As the number of migrants apprehended in the region continues to rise, six Cubans and a St. Kitts and Nevis national were detained on Great Thatch early Friday morning, police announced the same day.
Following a notification from the United States Coast Guard of a suspicious vessel in Virgin Islands waters at around 4:30 a.m. on Friday, VI Search and Rescue and officers of the Royal Virgin Islands Police Force responded, and the Joint Task Force was activated, according to the Police Information Office.
The migrants, who included a 9-month-old infant, were subsequently found and detained.
The police said a 50-foot monohull sailboat, believed to be the vessel that transported the seven, was recovered in nearby waters. Investigations are ongoing in the matter, the PIO stated. Officials have not provided any other updates on the migrants’ status since they were taken into custody on Friday.
At least 94 detentions
Friday’s detention carries the total number of migrants detained so far this year in the VI to at least 94, according to reports from VI police and other law enforcers.
VI officials have struggled in recent months to respond to an apparent surge in migrants landing in the territory, many of whom may be fleeing political and economic turmoil in Haiti and other countries.
On July 18, police detained 19 migrants and a Chalwell Estate captain after a boat chase that ended in Manuel Reef. The Police Information Office said at the time that the migrants were nationals of Venezuela, Cuba, the Dominican Republic and Guyana.
On April 24, Joint Task Force officers apprehended 15 migrants after responding to reports of an abandoned vessel on Anegada. They included Haitians, Colombians and Romanians, the JTF stated. About a month earlier, on March 23, JTF officers detained about 23 migrants on the south side of Virgin Gorda, Customs Commissioner Wade Smith told the Beacon at the time.
The detainees were adults of “various different ages” from “various countries,” Mr. Smith added.
In late January, customs officers detained 30 more migrants after responding to a report of a suspicious vessel near Kingstown. Mr. Smith said at the time that men, women and children were aboard the boat, but he declined to provide specifics about their ages, genders or nationalities.
VI officials have struggled to house the detained migrants while processing them.
In the past year, at least 14 have escaped from the temporary detention facility at Hotel Castle Maria in McNamara — though at least seven were subsequently recaptured, officials have reported.
More Haitians
The VI is not the only Caribbean jurisdiction facing such pressures.
In recent months, increased migration in the region has drawn the attention of international agencies such as the United Nations High Commission for Refugees.
In May, UNHCR spokesperson Shabia Mantoo said during a press briefing in Geneva, Switzerland that the agency had become “increasingly concerned” about the growing number of Haitians who had resorted to utilising dangerous methods to try to cross the Caribbean Sea mainly in overloaded and unseaworthy boats.

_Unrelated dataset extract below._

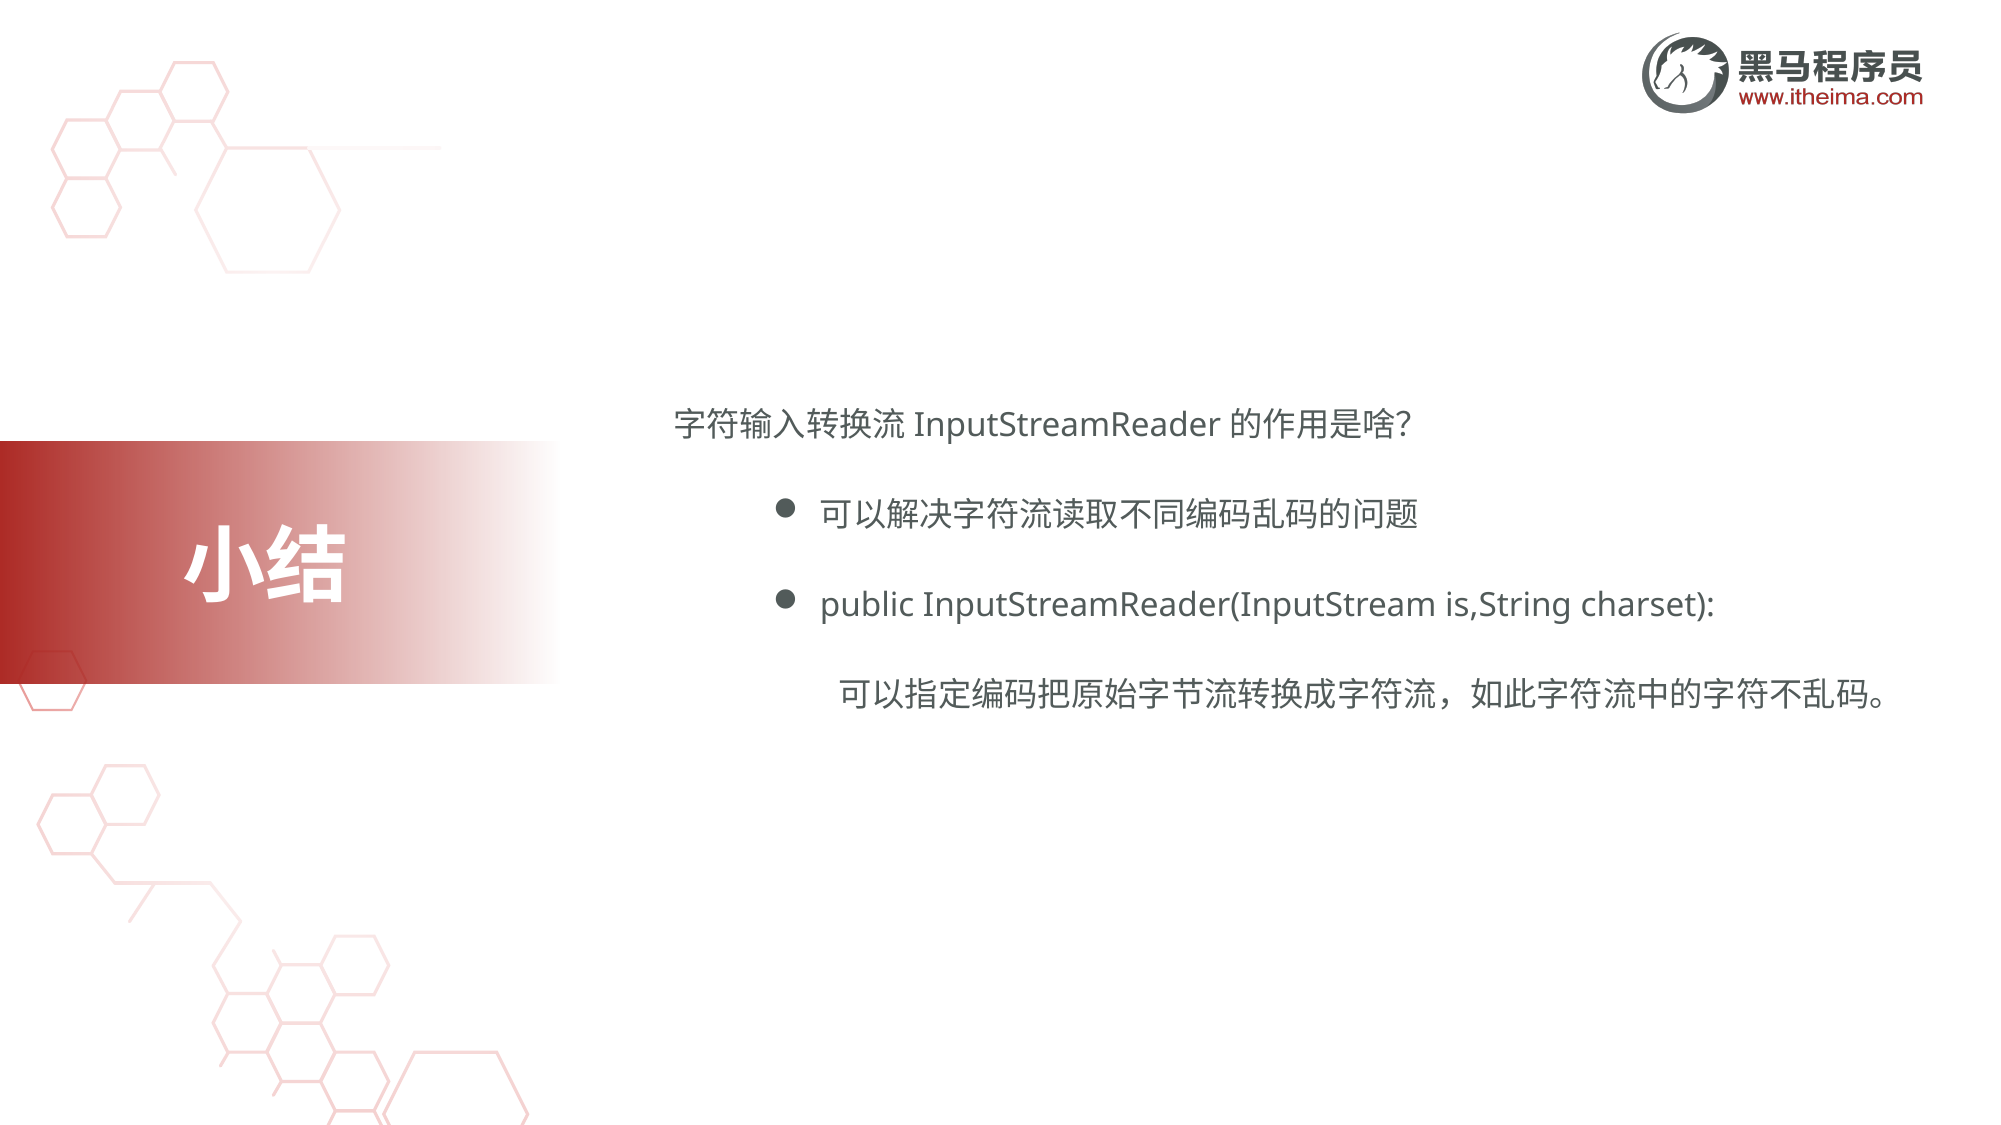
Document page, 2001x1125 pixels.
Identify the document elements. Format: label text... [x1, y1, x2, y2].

picture [1633, 24, 1937, 125]
list 字符输入转换流InputStreamReader的作用是啥？ 可以解决字符流读取不同编码乱码的问题 public InputStreamReader(InputStream is,String charset): 可以指定编码把原始字节流转换成字符流，如此字符流中的字符不乱码。 [658, 223, 1924, 874]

As of May, she said, the US Coast Guard had reported that it had interdicted almost 3,900 Haitian nationals so far in fiscal year 2022 — more than double the 1,527 interdicted in fiscal year 2021. In addition, at least 175 Haitians had been reported to the USCG as missing or deceased, she added.
Bahamas deaths
One deadly incident took place in July off the coast of the Bahamas, where at least 17 Haitians died by drowning after a boat carrying dozens of migrants capsized, Reuters reported.
Bahamas authorities believe more than 60 people were aboard the vessel, which they suspect was heading for Miami when tragedy struck according to the report. Rescue teams managed to save 25 people, Reuters reported, noting that two of them were arrested in connection with the human smuggling operation.
In light of the climbing migrant numbers, Ms. Mantoo called on governments to “fulfil their maritime rescue obligations and ensure all those in need of international protection are identified and offered unobstructed and prompt access to fair asylum procedures.”